Simonson, currently the editor of Playbill.com, has a 20-year career as a theater journalist and has interviewed a fair share of celebrities himself. That's not to say that this play is autobiographical, but Simonson does offer insights into the symbiotic relationship between artists and the press, questioning and at times satirizing the unevenness of the exchange and the worth of the writing done by journalists relative to the artistic output of those whom they profile.

Pepper has an engaging presence, and Reynolds is quite charming. The two actors have great chemistry in the play's opening scene, making it easy to see why Michael mistakes Jack's overtures of friendship as sincere.
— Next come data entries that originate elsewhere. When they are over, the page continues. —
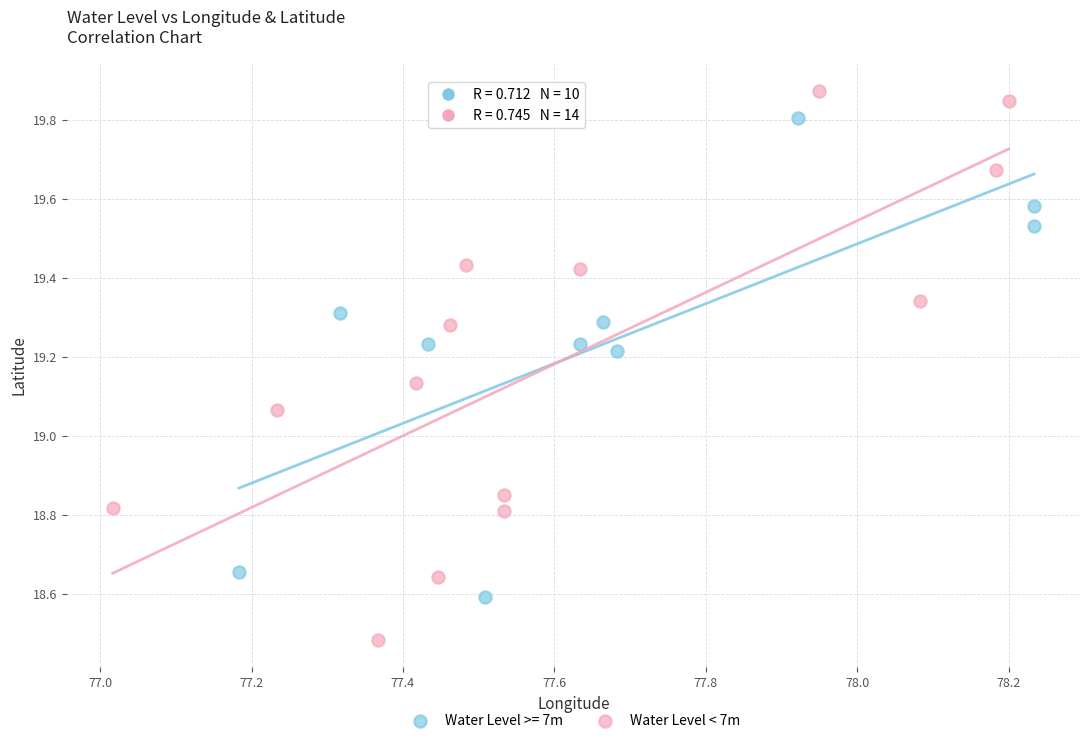

Which series reaches the maximum Y coordinate?

Water Level < 7m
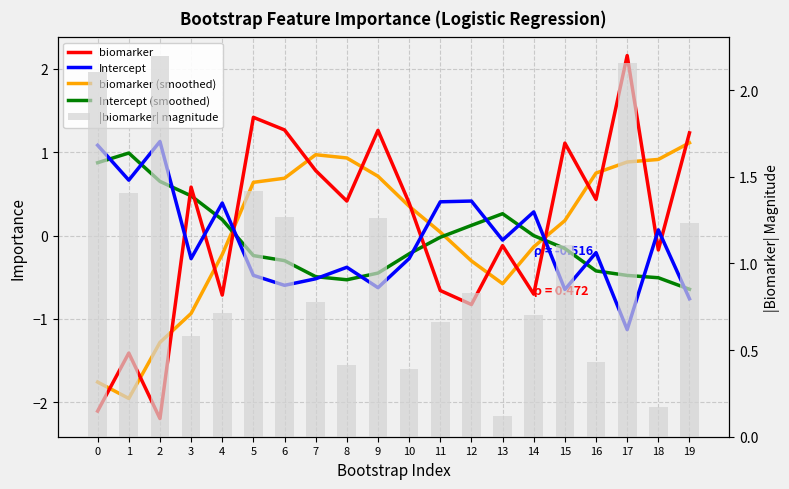

What is the highest value of the biomarker (smoothed) series?

1.1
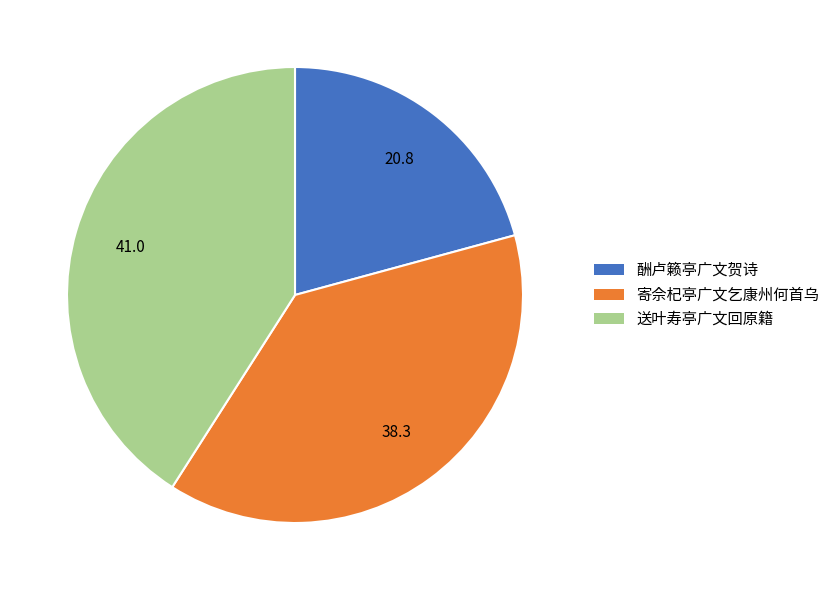

Is 酬卢籁亭广文贺诗 the majority of the pie?

No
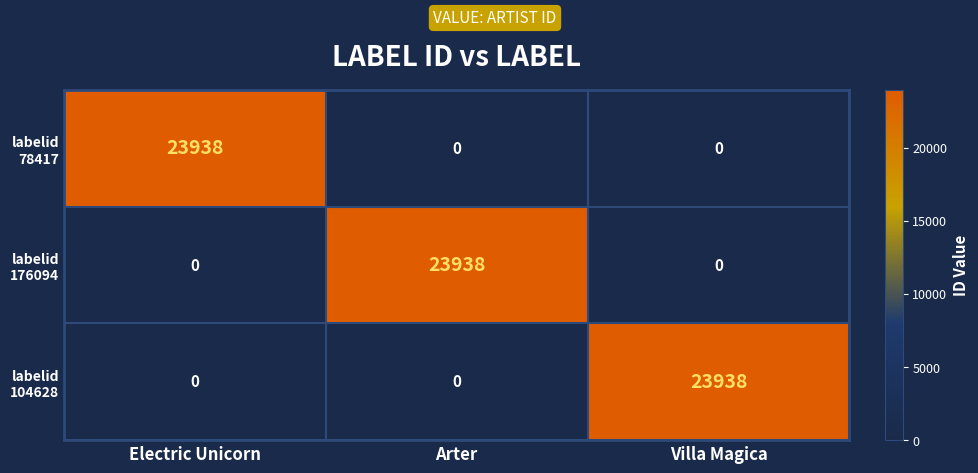

What is the greatest value displayed?

23938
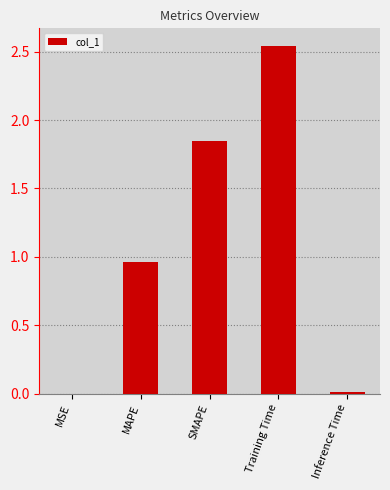

At which label is the value closest to 1?

MAPE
However, their confrontation later in the play comes across as too didactic; each character's viewpoint is laid out in a way that feels inorganic.

A similar problem affects other portions of Kicker. Several characters are no more than stereotypes in terms of both the writing and the acting. Juliet Gowing portrays Michael's editor Jolie Lydecker as a brusque yet needy woman; while these are qualities that many real-life editors might possess, Gowing over-exaggerates her movements and vocal intonations to the point of caricature. Likewise, Jonathan Fielding plays Michael's fellow arts journalist Dominic in a grossly cartoonish manner.

Other characters are so sketchily written that their importance to the plot seems unearned. Michael's girlfriend Sally (Lordan Napoli) appears in two scenes and is the catalyst for the play's resolution, yet we never find out much about her, and the importance of this relationship to Michael is uncertain. Bud Endicott (Liam Mitchell) is similarly underdeveloped; he's another editor at the magazine for which Michael works, as well as the writer's drinking buddy, but it seems that his primary function is to deliver an anecdote about Norman Mailer that's pertinent to Michael's career crisis following the latter's second interview with Jack.

Director Brendan Hughes has exacerbated some of the weaknesses of the script by encouraging the actors in their over-the-top portrayals or failing to reign them in. On the plus side, the action is well-paced and flows smoothly from one scene to the next, despite multiple changes in location. In the end, Kicker is interesting as a play of ideas but proves to be less than engaging.